I didn’t suffer any symptoms; it was more like a regular cold — a cough and a sore throat. More than the illness, I was annoyed that I couldn’t be at work, where my colleagues and many patients needed my help. I felt like my house was the last place I needed to be. When I took another test twenty-three days later and it was negative, I immediately started working again. I wanted to be useful and support my colleagues every way I could.
Sadly, some doctors refused to work from fear of being infected (a consequence of there being little to no protective services). But I don’t think this kind of attitude is right in this situation. We cannot stop trying to save lives. We have to keep going, otherwise the crisis will truly become dire.
There’s a lot of tension at the hospital; everyone wants to work, but they want to feel safe, too. Many workers are afraid to come back in contact with loved ones after working with patients, so they prefer finding some other place to live in the meantime.

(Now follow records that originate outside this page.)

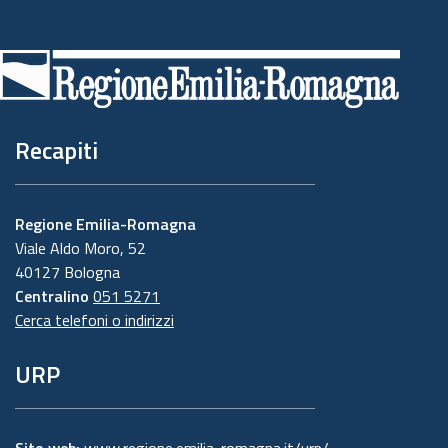
Piè
di
pagina
Recapiti
Regione Emilia-Romagna
Viale Aldo Moro, 52
40127 Bologna
Centralino
051 5271
Cerca telefoni o indirizzi
URP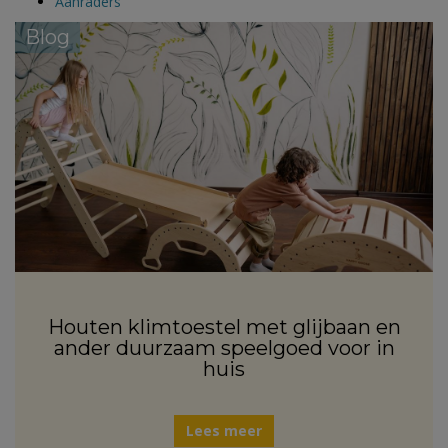
Aanraders
Blog
Houten klimtoestel met glijbaan en
ander duurzaam speelgoed voor in
huis
Lees meer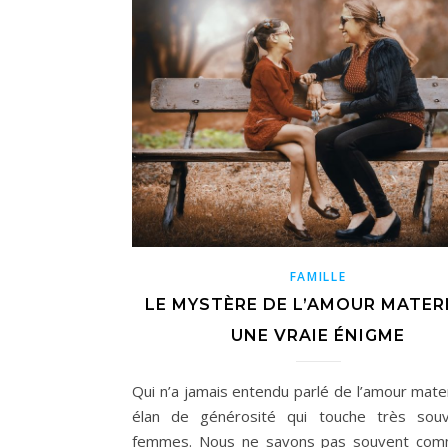
FAMILLE
LE MYSTÈRE DE L’AMOUR MATERN
UNE VRAIE ÉNIGME
Qui n’a jamais entendu parlé de l’amour mater
élan de générosité qui touche très souv
femmes. Nous ne savons pas souvent com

Since the day the virus first emerged in Italy, the thing that irritated me most was how late the Italian government intervened, almost ignoring the terrible experience of China. During quarantine, I felt the need to check the status of the situation daily, especially given the rising number of deaths in Northern Italy. I really appreciate the dedication and the commitment of our doctors, who confronted the pandemic before the government had.
In the last few months, all around Italy, there have been numerous fundraising campaigns sponsored by various organizations and by individual citizens, all of whom have helped compensate for the deficiencies in our hospitals.
Sadly, many doctors in Italy have committed suicide. When the pandemic is over, all medical personnel will breathe a huge sigh of relief, but many will need psychological treatment for the trauma they’ve suffered.